Vendors that bid on the original RFP will have until Jan. 15 to revise their proposals.
After an extended bid period and a short-lived protest, the General Services Administration has rereleased the request for proposals for an e-commerce platform with some significant changes. However, vendors that didn’t bid on the original proposal won’t get another chance this time around.
The government buyers at GSA want federal employees to be able to purchase standard goods through a digital platform, similar to e-commerce platforms like Amazon. For the last few years, the agency has been working on a solicitation for just such a platform and released an RFP in October for “online e-marketplace platforms [that] feature multiple suppliers offering the same product and will allow buyers to decide which supplier/product combination meets their needs.”
The first instance of this platform will be a three-year, multiple-award pilot to test the marketplace idea. Once up and running, agencies will be able to purchase products directly through the portal for any transactions under the micropurchase threshold of $10,000.
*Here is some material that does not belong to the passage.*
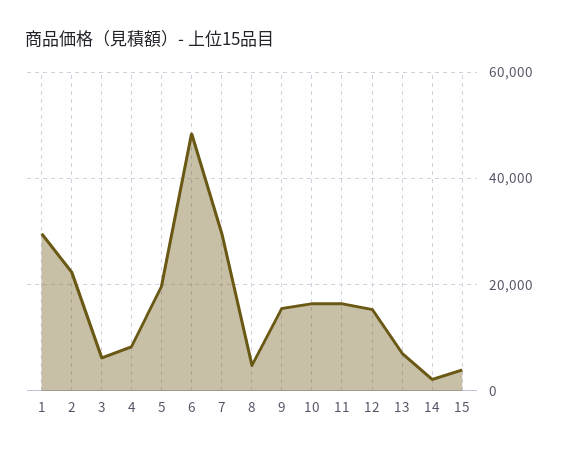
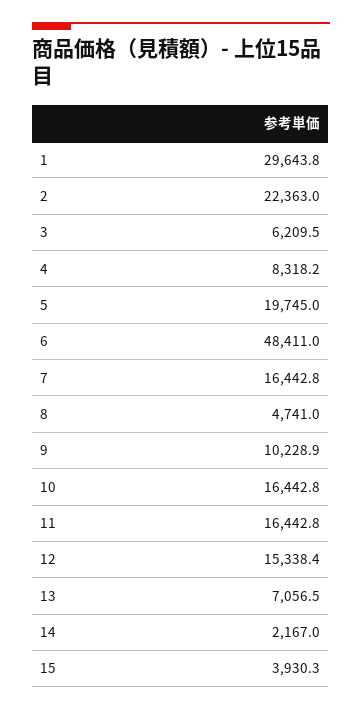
7: 30000 -> 16442.8
9: 16000 -> 10228.9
After bids were submitted in mid-November, GSA received a protest of the solicitation, prompting the agency to pull it back and rework the RFP. The agency reissued the solicitation Wednesday, with revised bids due Jan. 15.
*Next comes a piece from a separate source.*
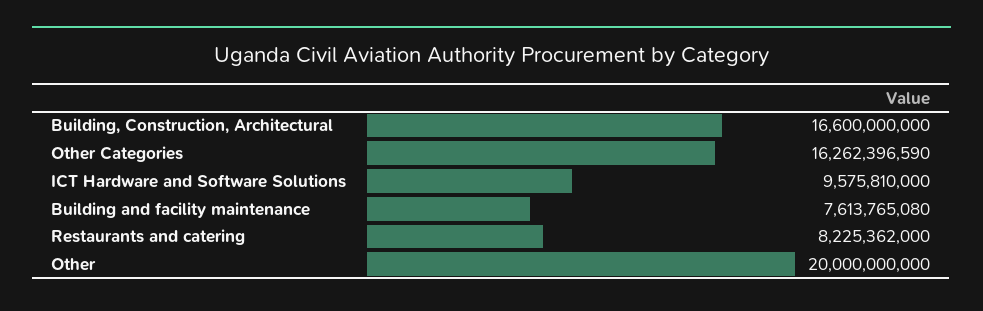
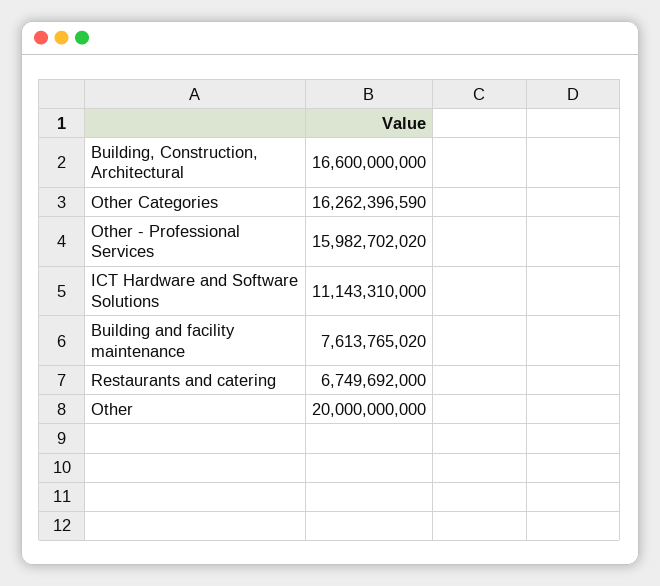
ICT Hardware and Software Solutions: 9575810000 -> 11143310000
Building and facility maintenance: 7613765080 -> 7613765020
Restaurants and catering: 8225362000 -> 6749692000
Other - Professional Services: none -> 15982702020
The revised solicitation includes several changes. The most important is the insertion of language in two places requiring bidders to provide a full, working solution rather than one developed in conjunction with GSA.
"Please note that prospective offerors must have a functioning e-marketplace platform with B2B capabilities that can meet the requirements identified,” the new text reads. “GSA is not seeking development services to build a new platform as that is not permissible under the authority granted under the Section 846 legislation."
GSA also added text to the RFP limiting the period of performance to the three-year base and asserting that the awards would not be extended beyond the initial proof of concept.
Analysts at The Pulse of GovCon offered a line-by-line look at revisions, down to changes in footnotes. Along with the addition of the “functioning e-marketplace platform” language, GSA officials removed some text from the documents, including this bolded line from the statement of objectives:
E-marketplace platform models that are eligible to participate in this contract connect buyers online to a virtual marketplace that sells either an e-marketplace provider’s products and third-party vendor products or only third-party vendor products. E-marketplace platform providers and third-party vendors are generally responsible for fulfilling orders for their respective products with some exceptions where the platform provider may complete order fulfillment on behalf of the third-party vendors. These online e-marketplace platforms feature multiple suppliers offering the same product and will allow buyers to decide which supplier/product combination meets their needs. Competition occurs at both the supplier and product levels in the e-marketplace platform model given the access to third-party suppliers’ products and potentially the e-marketplace platform provider’s products.
In a number of places, GSA also changed “required” to “important,” The Pulse noted.
“To me, this seems to be watering down the result and so the vendor isn’t backed into the corner,” analysts said, “A.K.A., this made it more vendor-friendly.”
Analysts also noted the absence of the government’s inspection requirements—section C.10 of the original RFP. The language—copied below from the original RFP—was removed entirely from the amended solicitation.
The Contractor is responsible for delivering services in accordance with the requirements in the [statement of objectives]. The [contracting officer] shall ensure performance of all necessary actions for effective contracting, ensure compliance with the contract terms, and shall safeguard the interests of the United States in the contractual relationship. The CO shall also assure that the contractor receives impartial, fair, and equitable treatment under this contract. The CO is ultimately responsible for the final determination of the adequacy of the contractor’s performance.
The CO may delegate surveillance and oversight responsibilities to the [contracting officer's reporesentative] and other authorized Government personnel at the CO’s discretion.
With these changes in place, GSA has extended the bid deadline to Jan. 15. However, only vendors who submitted bids to the original RFP by Nov. 15 are eligible to revise their proposals.
“New proposals will not be accepted by the government,” the RFP states.